-- PASSAGE follows --

They're buds of a bush found in Mediterranean countries and parts of Asia. Handpicked, the buds are usually dried, then preserved in a salt brine or dry salt.

Much of the salt is washed away when capers are rinsed before use in cooking.

Capers are a distinctive element of Italian cuisine, especially Sicilian dishes, like swordfish with a sauce of capers, orange and olives. The classic chicken piccata usually incorporates a healthy dose of capers in its lemony sauce.

Size matters: Petite nonpareil capers, the smallest commercially available, have a reputation for the most delicate flavor. If allowed to flower, capers will produce a fruit referred to as a "caper berry" that is sometimes picked and pickled.

Here, capers add salt and depth of flavor to a simple but luxurious dish of roasted mushrooms. It's a killer side dish alongside grilled steak or a bracingly fresh green salad.

-- PASSAGE concluded --
-- SOURCE DATA follows --

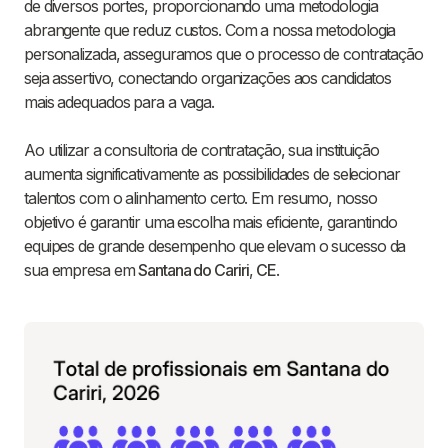
de diversos portes, proporcionando uma metodologia
abrangente que reduz custos. Com a nossa metodologia
personalizada, asseguramos que o processo de contratação
seja assertivo, conectando organizações aos candidatos
mais adequados para a vaga.
Ao utilizar a consultoria de contratação, sua instituição
aumenta significativamente as possibilidades de selecionar
talentos com o alinhamento certo. Em resumo, nosso
objetivo é garantir uma escolha mais eficiente, garantindo
equipes de grande desempenho que elevam o sucesso da
sua empresa em
Santana do Cariri
,
CE
.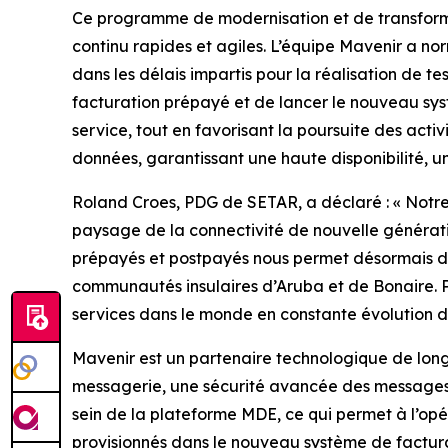
Ce programme de modernisation et de transform
continu rapides et agiles. L’équipe Mavenir a nor
dans les délais impartis pour la réalisation de t
facturation prépayé et de lancer le nouveau sys
service, tout en favorisant la poursuite des act
données, garantissant une haute disponibilité, 
Roland Croes, PDG de SETAR, a déclaré : « Notre 
paysage de la connectivité de nouvelle générati
prépayés et postpayés nous permet désormais de 
communautés insulaires d’Aruba et de Bonaire. P
services dans le monde en constante évolution d
Mavenir est un partenaire technologique de lon
messagerie, une sécurité avancée des messages 
sein de la plateforme MDE, ce qui permet à l’o
provisionnés dans le nouveau système de factura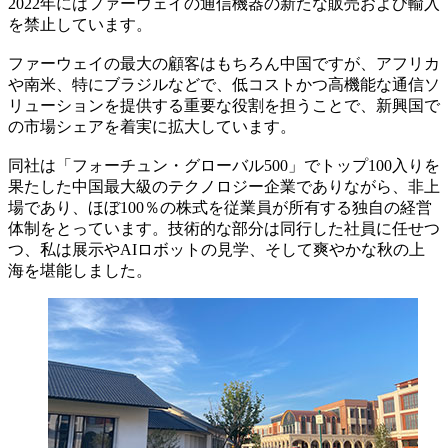
2022年にはファーウェイの通信機器の新たな販売および輸入
を禁止しています。
ファーウェイの最大の顧客はもちろん中国ですが、アフリカ
や南米、特にブラジルなどで、低コストかつ高機能な通信ソ
リューションを提供する重要な役割を担うことで、新興国で
の市場シェアを着実に拡大しています。
同社は「フォーチュン・グローバル500」でトップ100入りを
果たした中国最大級のテクノロジー企業でありながら、非上
場であり、ほぼ100％の株式を従業員が所有する独自の経営
体制をとっています。技術的な部分は同行した社員に任せつ
つ、私は展示やAIロボットの見学、そして爽やかな秋の上
海を堪能しました。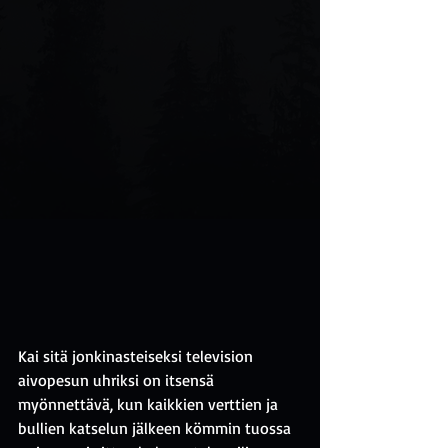
Kai sitä jonkinasteiseksi television 
aivopesun uhriksi on itsensä 
myönnettävä, kun kaikkien verttien ja 
bullien katselun jälkeen kömmin tuossa 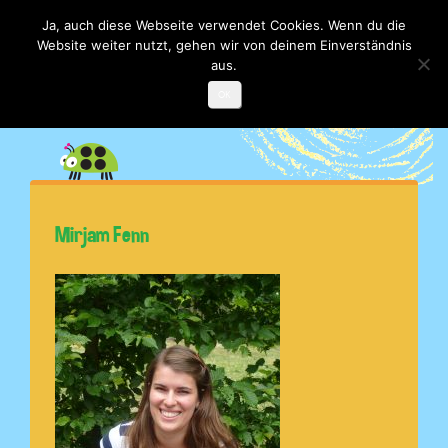
Ja, auch diese Webseite verwendet Cookies. Wenn du die
Website weiter nutzt, gehen wir von deinem Einverständnis
Toggle

navigati
aus.
OK
Mirjam Fenn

-- SOURCE DATA concluded --

WHAT YOU WILL DO:
(1) According to the text about capers, which capers have a reputation for the most delicate flavor?
(2) Write a continuation of the text about capers, starting right after its final sentence.
The data was drawn from a different source than the text about capers.

ANSWERS:
(1) Petite nonpareil capers, the smallest commercially available, have a reputation for the most delicate flavor.

(2)
> Roasted Mushrooms in Garlic-Caper Butter

1 pound mushrooms, such as cremini or white, halved lengthwise if large

2 tablespoons capers, rinsed and chopped

3 large garlic cloves, minced

2 tablespoons vegetable oil

3 tablespoons unsalted butter, cut into pieces

2 teaspoons fresh lemon juice

1/4 cup chopped flat-leaf parsley

Preheat oven to 450 degrees with rack in middle.

Toss mushrooms with capers, garlic, oil, and 1/8 teaspoon each of salt and pepper in a 1 1/2 - to 2-quart shallow baking dish. Top with butter and roast, stirring occasionally, until mushrooms are tender and golden, 15 to 20 minutes. Stir in lemon juice and parsley.

Serve with at least one loaf of crusty bread.